Limitatamente invece al
secondo profilo, la censura di legittimità
costituzionale prospettata dalla ricorrente viene
preliminarmente risolta dalla stessa Cassazione
attraverso il richiamo a quanto già stabilito
dall’ordinanza n. 347 del 2005 della Corte
costituzionale che aveva precedentemente sancito
l’idoneità dell’adozione in casi particolari a
soddisfare adeguatamente le esigenze presenti in
situazioni analoghe a quella in esame 16.
16 In questo senso si veda
C. Cost. ord. 15-29 luglio 2005, n. 347, pubblicata in
G. U. 3 luglio 2005, n. 31
17 C. Cass. sent. 17
febbraio 2011, n. 3572, punto 3.2. della motivazione.
b) L’esatta osservanza
e l’uniforme applicazione dei principi interni in
materia di adozione.
In merito alla dedotta
violazione degli articoli 27, 35 e 36 della legge n. 84
del 1983 e degli artt. 64 e 66 della legge n. 218 del
1995, la Suprema Corte analizza il thema decidendum,
statuendo in merito alla correttezza dell’operazione
ermeneutica svolta dai Giudici di secondo grado. La
Corte d’appello ha infatti fornito un’interpretazione
della norma in esame secondo cui, essendo l’adottante
single, la dichiarazione di efficacia nello Stato
italiano di una sentenza di riconoscimento, pronunciata
da un tribunale straniero, relativa a un provvedimento
di adozione emanato da uno Stato terzo, può avvenire
unicamente ai sensi dell’art. 44 della l. 184/1983 con
gli effetti previsti per le adozioni in casi
particolari, senza quindi produrre le conseguenze
tipiche ricollegabili alla c.d. adozione legittimante.

Materiale raccolto:
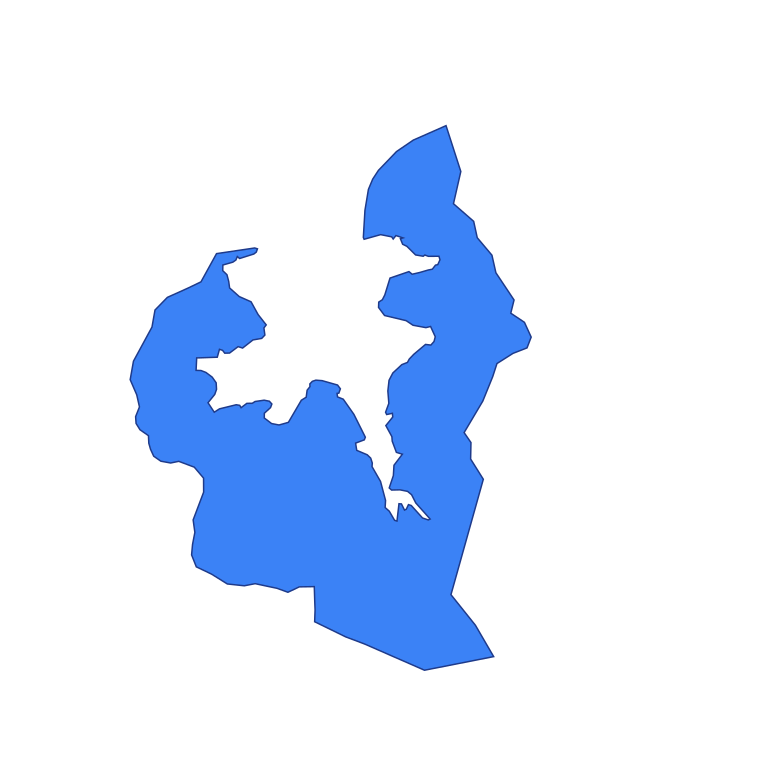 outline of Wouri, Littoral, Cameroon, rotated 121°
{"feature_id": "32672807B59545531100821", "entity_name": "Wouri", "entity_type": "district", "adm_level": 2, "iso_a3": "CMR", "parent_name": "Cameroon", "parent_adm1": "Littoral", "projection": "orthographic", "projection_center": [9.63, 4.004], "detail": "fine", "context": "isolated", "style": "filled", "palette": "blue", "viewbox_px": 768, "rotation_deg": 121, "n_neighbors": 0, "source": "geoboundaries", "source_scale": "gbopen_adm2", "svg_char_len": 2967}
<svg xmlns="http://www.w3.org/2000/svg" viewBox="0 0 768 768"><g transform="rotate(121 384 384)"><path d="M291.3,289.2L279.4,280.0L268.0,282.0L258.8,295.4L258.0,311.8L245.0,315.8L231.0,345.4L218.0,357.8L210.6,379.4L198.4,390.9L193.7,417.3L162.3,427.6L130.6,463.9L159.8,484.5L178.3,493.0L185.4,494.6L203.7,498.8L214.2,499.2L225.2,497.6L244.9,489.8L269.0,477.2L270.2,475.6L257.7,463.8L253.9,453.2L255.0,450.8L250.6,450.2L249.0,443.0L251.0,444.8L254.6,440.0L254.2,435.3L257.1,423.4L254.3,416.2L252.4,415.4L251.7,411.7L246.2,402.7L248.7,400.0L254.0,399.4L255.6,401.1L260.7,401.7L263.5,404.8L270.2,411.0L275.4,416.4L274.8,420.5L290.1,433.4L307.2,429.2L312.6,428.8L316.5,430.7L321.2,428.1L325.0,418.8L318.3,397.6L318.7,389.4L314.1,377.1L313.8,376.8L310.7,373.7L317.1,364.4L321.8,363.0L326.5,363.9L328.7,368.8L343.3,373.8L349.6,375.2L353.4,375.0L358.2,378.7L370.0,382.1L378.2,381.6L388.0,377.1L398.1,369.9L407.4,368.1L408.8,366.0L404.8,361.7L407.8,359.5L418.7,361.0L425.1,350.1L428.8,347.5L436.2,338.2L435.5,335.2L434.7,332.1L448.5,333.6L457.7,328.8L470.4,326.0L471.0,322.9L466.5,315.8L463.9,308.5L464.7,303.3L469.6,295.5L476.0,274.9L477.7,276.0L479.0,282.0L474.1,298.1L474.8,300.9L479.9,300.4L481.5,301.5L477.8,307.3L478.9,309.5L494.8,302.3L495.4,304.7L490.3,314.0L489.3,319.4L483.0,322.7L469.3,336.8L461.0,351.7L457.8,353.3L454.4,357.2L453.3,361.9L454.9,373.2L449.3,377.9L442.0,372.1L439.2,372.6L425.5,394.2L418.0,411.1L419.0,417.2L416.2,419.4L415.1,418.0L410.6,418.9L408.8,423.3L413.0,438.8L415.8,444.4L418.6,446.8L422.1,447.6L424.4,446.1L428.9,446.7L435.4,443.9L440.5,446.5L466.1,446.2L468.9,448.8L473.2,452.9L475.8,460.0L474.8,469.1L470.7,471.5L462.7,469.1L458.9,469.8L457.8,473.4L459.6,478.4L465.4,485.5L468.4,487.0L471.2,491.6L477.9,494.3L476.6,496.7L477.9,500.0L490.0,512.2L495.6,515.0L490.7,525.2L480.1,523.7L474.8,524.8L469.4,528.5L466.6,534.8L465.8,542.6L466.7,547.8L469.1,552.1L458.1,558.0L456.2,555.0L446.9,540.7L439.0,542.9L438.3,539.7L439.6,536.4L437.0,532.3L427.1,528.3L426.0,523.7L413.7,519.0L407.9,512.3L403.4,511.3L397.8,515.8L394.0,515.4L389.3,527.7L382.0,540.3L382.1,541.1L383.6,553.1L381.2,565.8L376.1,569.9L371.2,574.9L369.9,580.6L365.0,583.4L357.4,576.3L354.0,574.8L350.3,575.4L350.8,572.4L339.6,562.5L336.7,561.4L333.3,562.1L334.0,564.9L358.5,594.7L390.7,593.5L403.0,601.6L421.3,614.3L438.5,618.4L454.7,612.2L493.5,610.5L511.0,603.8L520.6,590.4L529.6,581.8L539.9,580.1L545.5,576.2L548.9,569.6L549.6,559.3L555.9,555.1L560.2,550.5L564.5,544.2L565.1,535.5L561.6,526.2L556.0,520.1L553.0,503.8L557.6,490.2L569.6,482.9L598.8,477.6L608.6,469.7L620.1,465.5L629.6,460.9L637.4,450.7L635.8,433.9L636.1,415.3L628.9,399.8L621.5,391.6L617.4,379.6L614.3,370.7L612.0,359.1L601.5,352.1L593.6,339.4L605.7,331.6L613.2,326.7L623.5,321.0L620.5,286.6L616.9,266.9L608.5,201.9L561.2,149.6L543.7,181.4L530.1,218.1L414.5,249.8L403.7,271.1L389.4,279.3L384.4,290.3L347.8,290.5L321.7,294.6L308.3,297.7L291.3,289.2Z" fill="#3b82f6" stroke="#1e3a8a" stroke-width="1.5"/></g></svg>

Esercizi da svolgere:
#1 Ricopia fedelmente dal brano sull'adozione il passo che inizia con le parole "16 In questo" e si chiude dopo "materia di adozione.".
#2 Traduci in inglese questa frase del brano sull'adozione: "La Corte d'appello ha infatti fornito un'interpretazione della norma in esame secondo cui, essendo l'adottante single, la dichiarazione di efficacia nello Stato italiano di una sentenza di riconoscimento, pronunciata da un tribunale straniero, relativa a un provvedimento di adozione emanato da uno Stato terzo, può avvenire unicamente ai sensi dell'art. 44 della l. 184/1983 con gli effetti previsti per le adozioni in casi particolari, senza quindi produrre le conseguenze tipiche ricollegabili alla c.d. adozione legittimante."
#3 Scrivi il seguito del brano sull'adozione, riprendendo dopo la sua ultima frase.

Soluzioni attese:
#1
16 In questo senso si veda
C. Cost. ord. 15-29 luglio 2005, n. 347, pubblicata in
G. U. 3 luglio 2005, n. 31
17 C. Cass. sent. 17
febbraio 2011, n. 3572, punto 3.2. della motivazione.
b) L’esatta osservanza
e l’uniforme applicazione dei principi interni in
materia di adozione.

#2 The Court of Appeal in fact provided an interpretation of the provision at issue according to which, since the adopter is single, the declaration of effectiveness in the Italian State of a recognition judgment, issued by a foreign court, concerning an adoption order issued by a third State, may take place solely under Article 44 of Law 184/1983, with the effects provided for adoptions in special cases, and thus without producing the consequences typically associated with so-called legitimating adoption.

#3
A giudizio della
Cassazione il motivo è infondato, innanzitutto quanto al
profilo relativo alla violazione degli articoli 64 e 66
l. 218/1995, per l’assorbente ragione che, a norma
dell’art. 41, comma 2, di tale legge, dette disposizioni
non si applicano in materia di adozione dei minori,
applicandosi invece in tale materia la normativa
speciale stabilita dalla legge 476/1998 di ratifica
della Convenzione dell’Aja sulla protezione dei minori e
sulla cooperazione in materia di adozione internazionale
17.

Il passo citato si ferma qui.